====== Supplied material
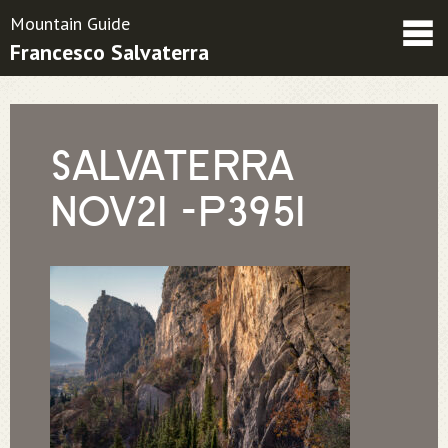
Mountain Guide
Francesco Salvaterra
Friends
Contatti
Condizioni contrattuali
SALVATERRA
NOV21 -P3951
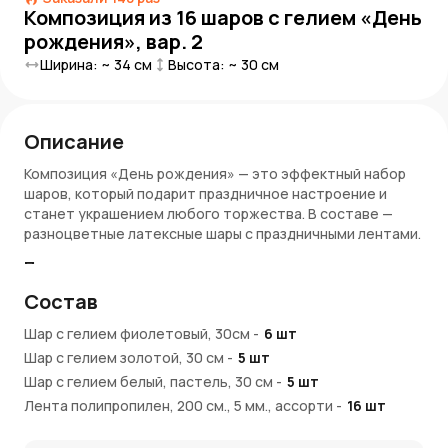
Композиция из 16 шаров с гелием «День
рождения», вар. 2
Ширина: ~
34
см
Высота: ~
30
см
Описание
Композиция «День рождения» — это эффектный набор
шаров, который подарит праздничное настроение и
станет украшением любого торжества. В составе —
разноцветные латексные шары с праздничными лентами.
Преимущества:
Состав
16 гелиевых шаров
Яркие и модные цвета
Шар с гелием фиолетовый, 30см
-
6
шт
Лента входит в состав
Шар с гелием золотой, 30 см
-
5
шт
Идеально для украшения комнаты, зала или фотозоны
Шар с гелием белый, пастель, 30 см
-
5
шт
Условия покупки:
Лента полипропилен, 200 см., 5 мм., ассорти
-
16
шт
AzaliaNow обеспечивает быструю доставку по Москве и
============
* **Instructions to follow**: Lay out the lines above as a Markdown table with the columns "No." and "Text," giving each line its own numbered row and skipping any blank lines. Leave the pictures out.

* **Solved problem**:
| No. | Text |
|---|---|
| 1 | Mountain Guide |
| 2 | Francesco Salvaterra |
| 3 | Friends |
| 4 | Contatti |
| 5 | Condizioni contrattuali |
| 6 | SALVATERRA |
| 7 | NOV21 -P3951 |
| 8 | Композиция из 16 шаров с гелием «День |
| 9 | рождения», вар. 2 |
| 10 | Ширина: ~ |
| 11 | 34 |
| 12 | см |
| 13 | Высота: ~ |
| 14 | 30 |
| 15 | см |
| 16 | Описание |
| 17 | Композиция «День рождения» — это эффектный набор |
| 18 | шаров, который подарит праздничное настроение и |
| 19 | станет украшением любого торжества. В составе — |
| 20 | разноцветные латексные шары с праздничными лентами. |
| 21 | Преимущества: |
| 22 | Состав |
| 23 | 16 гелиевых шаров |
| 24 | Яркие и модные цвета |
| 25 | Шар с гелием фиолетовый, 30см |
| 26 | - |
| 27 | 6 |
| 28 | шт |
| 29 | Лента входит в состав |
| 30 | Шар с гелием золотой, 30 см |
| 31 | - |
| 32 | 5 |
| 33 | шт |
| 34 | Идеально для украшения комнаты, зала или фотозоны |
| 35 | Шар с гелием белый, пастель, 30 см |
| 36 | - |
| 37 | 5 |
| 38 | шт |
| 39 | Условия покупки: |
| 40 | Лента полипропилен, 200 см., 5 мм., ассорти |
| 41 | - |
| 42 | 16 |
| 43 | шт |
| 44 | AzaliaNow обеспечивает быструю доставку по Москве и |